Edwards' bill would keep the prohibition, but would make it easier to get around it. In consultation with industry, which argued hard against Davis' bill, she agreed to compromise language that included the "reasonable" standard.

"It allows for rules based on evidence and studies. It involves public hearings and comment and maintains the existing administrative rule-making process," she told the Senate committee Thursday. "It allows local control to address our local needs. All this bill does is give Utah options."

Division of Air Quality Director Bryce Bird said federal regulations are rarely based on modeling relevant to Utah's mountain valleys and winter weather.

"They don't always do things that benefit us or address our situation," he told the committee. "We know our pollution is different than what develops in other areas of the country."

Critics of the bill warned of unintended consequences and said Environmental Protection Agency rules are plenty tough. But clean-air activist Alicia Connell argued Utah's prohibition on tougher rules has kept the state from requiring waste incinerators to install continuous dioxin monitors.

Critics on both sides of the issue voiced heartburn over the word "reasonable," a term open to interpretation but common in many areas of the law.

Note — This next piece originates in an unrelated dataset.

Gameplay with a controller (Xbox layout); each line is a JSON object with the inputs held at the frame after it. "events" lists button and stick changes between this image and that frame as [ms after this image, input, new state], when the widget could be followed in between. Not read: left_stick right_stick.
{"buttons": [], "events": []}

Oil refineries and other industrial polluters, which have more representation on the Air Quality Board than the public, define "reasonable" narrowly and may reject measures that cut into profits, activists said.

"Moms have a God-given obligation to advocate for their children," said Ingrid Griffee, of Utah Moms for Clean Air. "There is nothing wrong with seeking profit; it's just that we are not going to see eye-to-eye on what's reasonable."